Once I have all this I start at the beginning and write to my first key point/scene and then go from that scene to the next. I do jump around and bridge what I can when I get stuck. I always have a general structure of the novel in my head or sketched on paper.

And of course I'm very open, during the writing process to characters taking over and going places I didn't envision so my ending, or key scenes, may change and that's ok, I just like to have an idea of where I'm headed.

Great topic Allison!

Jumile said...

Is it that you're starting at the beginning (of the story), or that you're starting at the beginning of the action?

Your talk of stripping 99 prelude pages sounds more like the latter. And it seems, to me, that this is where to get your reader hooked and carry on from there.

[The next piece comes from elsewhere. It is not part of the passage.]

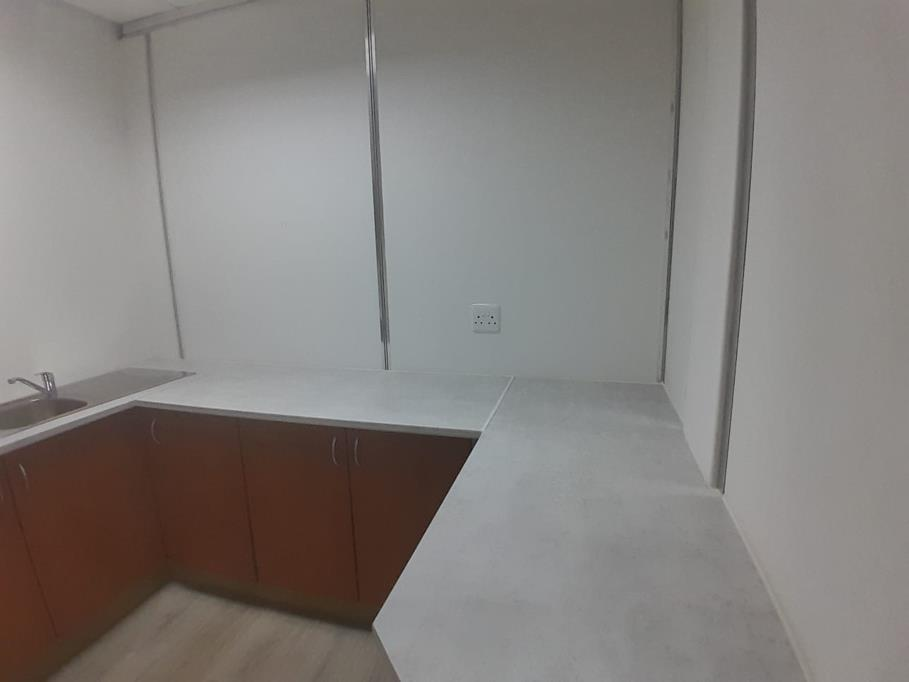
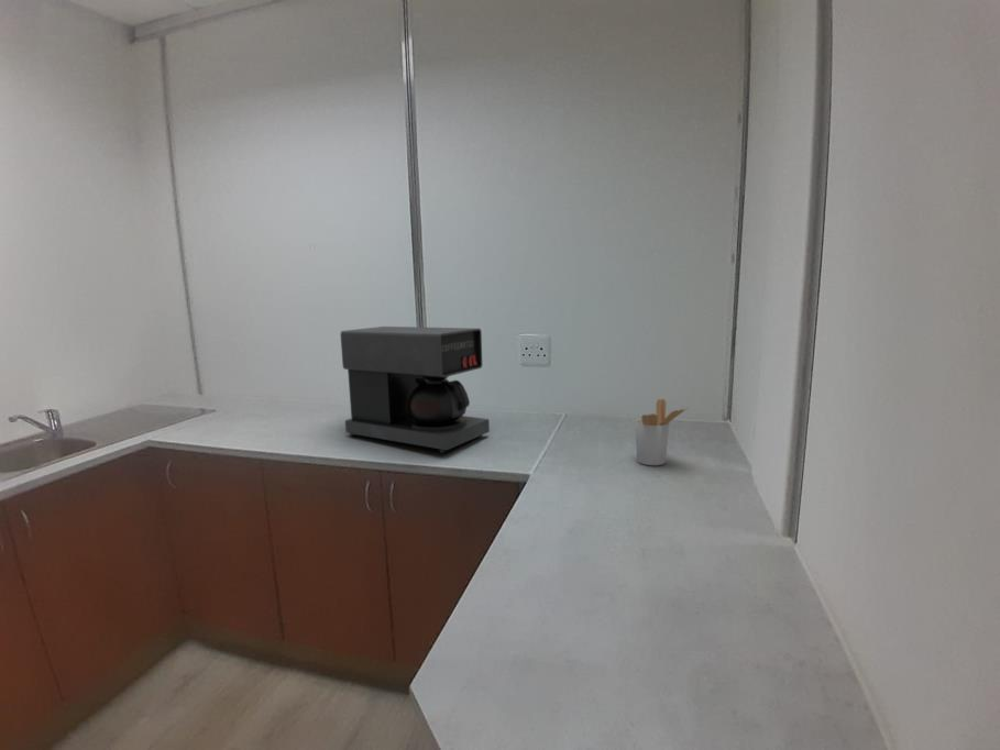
+ utensil holder [634,398,689,466]
+ coffee maker [340,326,491,454]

Allison Winn Scotch said...

Jumile -
Yes, that's what I meant exactly. Thanks for the clarification. It's critical to start at the beginning of the action - that one snippet that readers MUST see to be drawn into the story. The rest of the background can be filled in as you go.
Allison

R.W. said...

This is the same way I write. I have to get the first chapter buttoned down. Your comments about characters really chime with my own feelings. I wrote about it on my blog actually because it was something I struggled with when writing my first novel. Where I differ is that I do sketch out a whole plan for the novel but I am very flexible about it - the characters are the ones with the final say.

R.W.

Leah Ingram said...

I just found this blog posting, which I think grew out of my question to you and other fiction writers on FLX. Blush, I'm so flattered that my question lead to a posting. Anyway, your answer was very helpful for me so thanks for answering it the way you did.

Now I'm wondering how to structure chapters. I DID start from the beginning and kept writing and writing and it's like one long stream of consciousness, sort of like Stephen King's Delores Claiborne. How do you go about structuring that first chapter and the rest to follow?

Leah

Allison Winn Scotch said...

Great question, Leah - I'll blog about it tomorrow!